“The Fox Hunt,” oil on canvas, by Winslow Homer, 1893.

New To Each Other

When my first wife and I
were new to each other,
we moved into a cinderblock apartment,
cozy as an eggshell, room enough
for her sewing and my novels and journals.
She kept her hands busy with needles.
I spent thick afternoons inside a book.

To improve our lives together,
we splurged our meager net worth
on a new used car—some car buff’s hobby car,
candy-apple red, lots of chrome and fancy options.
Which took us places we never dreamt we’d go.

She expected the new machine be kept clean,
something I’d scarce considered,
but consented reluctantly to wash it
that first Saturday she’d complained
of dirt and worried the sun might ruin
the car’s sugared luster.
And soon after,
expressed her dismay I’d neglected
to polish the chrome—common sense
car-care she’d learned from
her big brother’s penchant for sports cars
and cruising Main looking grand.

That very evening
I tore a hole in a sock, offered it up
to her sewing box, but later spied
my request in the garbage.
She’d be damned, she said, before she’d
darn it.  Which set me back to admire

my dear old mom, who’d made a career
of mending, washing, ironing, and more.
Which I shouldn’t have spoken
aloud, as we drove with a cloud of dust
chasing after us, my bride’s teeth clenched
and needles clacking. Leather bucket seats,
separated by a mahogany console

and a bitter draft from the optional AC
pouring into the space between.

Voodoo Mood

Three of us manned steaks on the grill,
boozy and a bit melancholy as late afternoon
clouds of gunmetal-blue roiled our horizon.
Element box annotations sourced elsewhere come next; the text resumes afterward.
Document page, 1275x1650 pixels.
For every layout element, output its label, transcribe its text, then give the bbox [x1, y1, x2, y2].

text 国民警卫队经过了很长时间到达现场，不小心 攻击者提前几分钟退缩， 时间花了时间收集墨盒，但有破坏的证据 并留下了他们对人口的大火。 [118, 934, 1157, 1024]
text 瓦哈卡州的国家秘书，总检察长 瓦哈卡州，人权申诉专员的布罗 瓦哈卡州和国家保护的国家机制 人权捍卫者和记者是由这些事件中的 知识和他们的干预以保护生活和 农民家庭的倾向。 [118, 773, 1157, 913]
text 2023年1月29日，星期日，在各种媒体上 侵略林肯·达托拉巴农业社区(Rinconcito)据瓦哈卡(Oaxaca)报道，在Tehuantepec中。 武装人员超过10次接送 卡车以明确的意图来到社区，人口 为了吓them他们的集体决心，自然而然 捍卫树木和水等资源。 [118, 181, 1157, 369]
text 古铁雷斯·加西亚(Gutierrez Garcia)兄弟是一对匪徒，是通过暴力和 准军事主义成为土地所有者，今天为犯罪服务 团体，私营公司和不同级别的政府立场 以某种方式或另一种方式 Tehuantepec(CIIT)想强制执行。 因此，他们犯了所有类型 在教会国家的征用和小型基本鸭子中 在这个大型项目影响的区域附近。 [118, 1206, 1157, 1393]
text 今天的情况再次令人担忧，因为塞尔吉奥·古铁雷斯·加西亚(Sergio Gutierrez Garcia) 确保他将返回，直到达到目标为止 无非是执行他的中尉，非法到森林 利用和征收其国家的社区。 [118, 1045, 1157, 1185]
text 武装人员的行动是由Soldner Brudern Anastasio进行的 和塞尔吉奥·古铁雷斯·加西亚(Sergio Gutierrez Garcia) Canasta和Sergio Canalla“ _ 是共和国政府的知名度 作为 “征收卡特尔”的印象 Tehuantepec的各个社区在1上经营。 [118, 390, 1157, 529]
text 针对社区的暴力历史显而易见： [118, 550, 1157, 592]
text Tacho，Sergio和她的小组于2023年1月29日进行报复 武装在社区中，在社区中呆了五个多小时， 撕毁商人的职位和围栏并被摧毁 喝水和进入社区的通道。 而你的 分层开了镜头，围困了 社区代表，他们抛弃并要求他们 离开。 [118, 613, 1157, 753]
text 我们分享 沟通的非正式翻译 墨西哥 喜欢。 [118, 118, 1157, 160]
Through patio glass, we could hear the wives
clinking fiesta-ware, forks and spoons and knives,
their laughter boiling up from easy chatter.

We had almost nothing to say, us three, till
a voodoo mood covered the sun, chilled us
to whisper, shoulder to shoulder, youthful memories

of birds and beasts we’d shot just for the hell of it,
just for the suffering and gore. One said
he’d lie prone beside a boulder, wait for prairie dogs,

and plink them dead, one by one, as they rose
to sample daylight.  Hundreds, he said.  He’d swing ‘em
by the tail, sling ‘em into the weeds. Walk home

and never look back. The other grinned and said
he’d scatter-gunned dozens of magpies he’d baited
in a wire cage.  And I said . . . well . . .

I don’t want to say what I said, and I’m sorry
I said it.  Each of us, older now, cringed to know
how limited the pleasures our cruelties had won.

And as we sat beside our vivacious wives
—as each exclaimed how tender the meat on her plate—
we chewed and chewed.  And struggled to swallow.


Lowell Jaeger (Montana Poet Laureate 2017-2019) is founding editor of Many Voices Press, author of seven collections of poems, recipient of fellowships from the National Endowment for the Arts and the Montana Arts Council, and winner of the Grolier Poetry Peace Prize. Most recently Jaeger was awarded the Montana Governor’s Humanities Award for his work in promoting thoughtful civic discourse.